Digital Elevation Model (DEM) merupakan pemodelan bentuk permukaan bumi secara digital berdasarkan data ketinggian yang telah diperoleh sebelumnya. Dengan menggunakan algoritma tertentu, model ini dapat dibuat dengan mendefinisikan ketinggian permukaan bumi dengan titik-titik sampel.
Digital Elevation Model (DEM)
Pembuatan DEM melewati dua tahapan penting yaitu gridding dan interpolasi.
Gridding adalah proses pembuatan grid dalam interval tertentu yang nantinya perpotongan antar grid digunakan sebagai titik ketinggian.

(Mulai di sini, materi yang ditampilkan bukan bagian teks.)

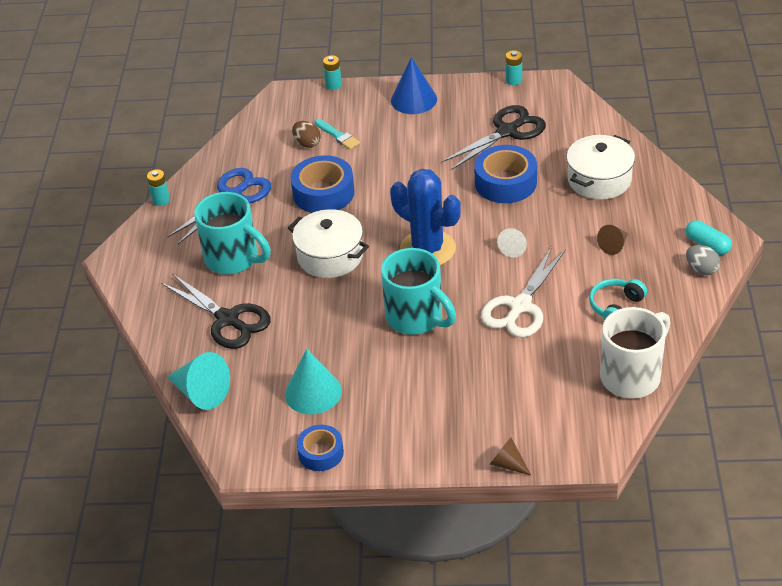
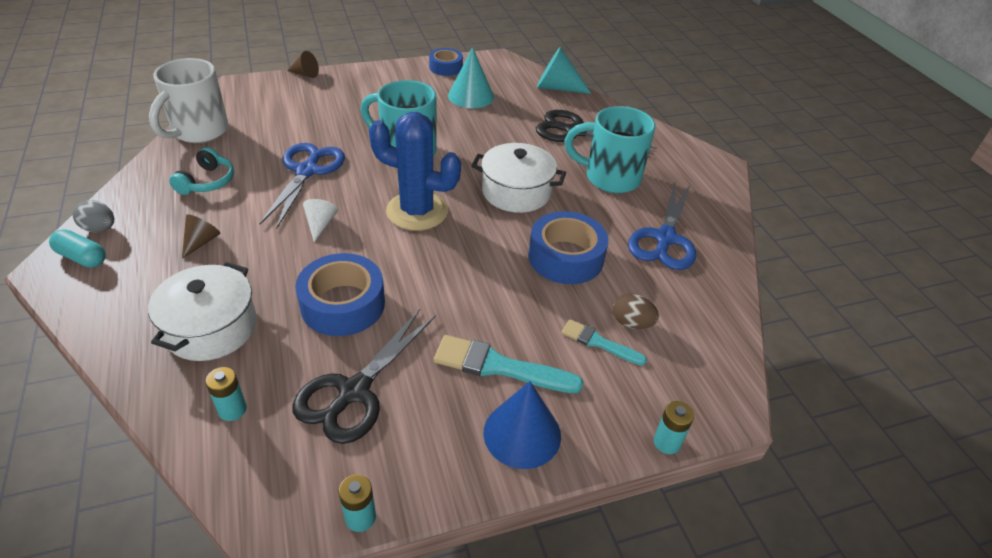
camera: 155 degrees right, 0 degrees up
(161, 200) = (737, 224): turquoise battery -> turquoise battery (232, 410)
(411, 132) = (499, 366): none -> turquoise brush
(520, 306) = (307, 171): white scissors -> blue scissors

Titik-titik grid tersebut kemudian digunakan untuk mewakili ketinggian pada wilayah tersebut. Selanjutnya, interpolasi digunakan untuk menentukan ketinggian yang tidak terwakili oleh grid-grid tadi karena tidak mungkin terakuisisi seluruh data ketinggian pada wilayah pengamatan.
Nah, titik-titik tersebut kemudian kita modelkan menjadi sebuah permukaan dengan menghubungkan antar titik dengan ketinggian yang sama menjadi sebuah Digital Elevation Model (DEM).
DEM sendiri terbagi menjadi dua yaitu Digital Surface Model (DSM) dan Digital Terrain Model (DTM). Lalu, apa sih perbedaan dari kedua model elevasi tersebut?
Digital Surface Model (DSM)
DSM merupakan pemodelan elevasi yang mendefinisikan seluruh elevasi permukaan bumi termasuk vegetasi, bangunan, dan fitur-fitur buatan manusia yang lainnya. Biasanya model digital ini diperoleh dari hasil pemodelan menggunakan citra satelit atau foto udara sehingga terlihat bangunan dan pepohonan yang menonjol.
Dapat terlihat bahwa ketinggian bangunan di perkotaan tersebut masih terlihat dengan jelas. Penerapan model elevasi digunakan untuk menganalisis tingkat visibilitas suatu titik dengan titik lainnya. Tentunya analisis tersebut berguna dalam penentuan lokasi bisnis atau lokasi fasilitas umum. Selain itu, DSM juga bermanfaat dalam perencanaan tata kelola kota beserta analisis tutupan lahan suatu wilayah.
Digital Terrain Model (DTM)
DTM merupakan kebalikan dari DSM, dimana elevasi yang dimodelkan tidak termasuk fitur-fitur di atas permukaan bumi. Pemodelan elevasi hanya permukaan tanah (terrain) saja. Maka, dapat diketahui sekaligus bentuk topografi dari suatu wilayah.
Untuk mendapatkan model elevasi ini, dapat melakukan pengolahan lebih lanjut dalam pengolahan citra dan foto udara atau akuisisi data dengan metode terestris, dimana titik sampel diambil secara langsung pada lapangan.
Berdasarkan gambar di atas, terlihat perbedaan yang signifikan antara DSM dan DTM.
Pada pemodelan DTM, fitur-fitur yang menonjol seperti bangunan dan pepohonan dihilangkan sehingga menyisakan bentuk permukaan bumi asli. Model ini sendiri sangat berguna dalam penerapan keteknikan terlebih dalam pekerjaan rekayasa sipil.
Salah satunya mengenai perhitungan galian dan timbunan (cut and fill) yang memerlukan volume permukaan tanah di lapangan. Pekerjaan pertambangan juga memerlukan model elevasi ini karena model ini murni permukaan tanah.
Perbedaan DSM dan DTM
Gambar berikut akan memvisualisasikan perbedaan kedua model dengan perspektif melintang. Garis berwarna merah merupakan gambaran dari Digital Surface Model (DSM), sedangkan garis berwarna kuning merupakan gambaran dari Digital Terrain Model (DTM).
Itulah sedikit ulasan mengenai Digital Elevation Model (DEM) beserta dengan penerapannya. Model elevasi ini tentunya sangat berguna karena suatu permukaan bumi dapat dimodelkan bentuknya. Kemudian hasil pemodelan tersebut dapat dimanipulasi untuk berbagai macam kebutuhan seperti perancangan tata letak hingga pekerjaan rekayasa teknik.
Jadi, apakah kalian tertarik lebih lanjut untuk mempelajari DEM?